Pork Checkoff

History
The National Pork Board, which provides the producer leadership for the Pork Checkoff, is the descendent of a long line of pork associations in the United States. The associations were formed by hog producers who faced many challenges to profitability in the swine production sector. They knew that those challenges could best be met by producers working together and finding sources
of funding through which to address those common
issues.

The organization traces its roots to the mid-1950s
when a group of producers, concerned about the future growth and profitability of the pork industry, organized the National Swine Growers Council (NSGC). In 1965, NSGC evolved into the National Pork Producers Council (NPPC), as it took the first steps toward creating the meat-type pig needed to produce the pork products that consumers desired.

“Moline 90”
In May 1966, about 90 pork producers from 11 states
(Illinois, Indiana, Iowa, Kansas, Minnesota, Missouri,
Nebraska, North Carolina, South Dakota, Tennessee and
Wisconsin) met in Moline, Ill. This group, which came to be known as the “Moline 90”, gathered to establish a voluntary checkoff.

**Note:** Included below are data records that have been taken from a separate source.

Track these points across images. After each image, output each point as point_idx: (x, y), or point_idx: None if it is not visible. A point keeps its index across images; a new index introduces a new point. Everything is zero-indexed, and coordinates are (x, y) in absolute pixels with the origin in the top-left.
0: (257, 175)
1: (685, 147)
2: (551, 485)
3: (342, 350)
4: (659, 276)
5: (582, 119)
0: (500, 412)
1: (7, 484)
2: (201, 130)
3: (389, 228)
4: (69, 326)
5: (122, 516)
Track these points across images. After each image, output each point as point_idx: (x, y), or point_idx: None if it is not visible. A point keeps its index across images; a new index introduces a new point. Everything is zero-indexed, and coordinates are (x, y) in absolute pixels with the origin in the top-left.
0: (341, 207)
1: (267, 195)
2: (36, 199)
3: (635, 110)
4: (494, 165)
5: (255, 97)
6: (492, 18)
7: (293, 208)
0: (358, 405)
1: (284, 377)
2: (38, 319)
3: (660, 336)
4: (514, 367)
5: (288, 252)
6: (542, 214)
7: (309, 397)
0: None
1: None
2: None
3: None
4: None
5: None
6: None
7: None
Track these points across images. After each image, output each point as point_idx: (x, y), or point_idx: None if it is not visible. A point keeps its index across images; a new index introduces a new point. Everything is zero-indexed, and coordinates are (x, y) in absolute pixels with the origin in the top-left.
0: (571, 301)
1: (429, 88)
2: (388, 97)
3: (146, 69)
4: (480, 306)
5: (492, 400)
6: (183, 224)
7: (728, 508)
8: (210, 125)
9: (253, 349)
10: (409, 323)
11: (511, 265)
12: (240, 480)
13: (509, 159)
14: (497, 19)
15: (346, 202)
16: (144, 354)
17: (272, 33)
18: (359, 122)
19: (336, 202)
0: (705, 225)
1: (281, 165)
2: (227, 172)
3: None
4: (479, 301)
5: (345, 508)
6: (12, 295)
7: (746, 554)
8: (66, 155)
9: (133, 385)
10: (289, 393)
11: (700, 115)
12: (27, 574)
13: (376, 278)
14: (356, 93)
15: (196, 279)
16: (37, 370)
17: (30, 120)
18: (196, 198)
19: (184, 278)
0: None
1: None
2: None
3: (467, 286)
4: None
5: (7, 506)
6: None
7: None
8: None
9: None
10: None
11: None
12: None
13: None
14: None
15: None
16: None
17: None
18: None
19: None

The group agreed to hire the first full time executive secretary for the council and to raise, through contributions, a “Get Ready Fund” of $40,000. A bank note was passed around and eight pork producers signed it, obligating each of them to pay if the “Get Ready Fund” was not raised. The note was never needed.

With some funds and staff, NPPC began moving toward development of the meat-type hog consumers were beginning to demand. Realizing that promotion would create more pork sales, producer leaders sought congressional action that would permit a market deduction to fund product promotion. They succeeded in getting amendments to the Packers and Stockyards Act that opened the way for a voluntary checkoff system. This was the first voluntary checkoff program to exist.

“Nickels for Profits”
In 1967, after months of organizing at the county and state levels, NPPC started the voluntary “Nickels for Profit” checkoff in six counties in Iowa and Illinois. The first check received was for $4.90. By 1968, producer enthusiasm spread, 16 states were organized, and the nickel checkoff program started nationwide.

By 1970, NPPC membership rose to 40,000 with a $1
million operating budget. In response to increasing member needs for promotion and research, the checkoff increased over the years from a nickel, to a dime, to 20 cents, then to 0.3 percent of each hog’s market value.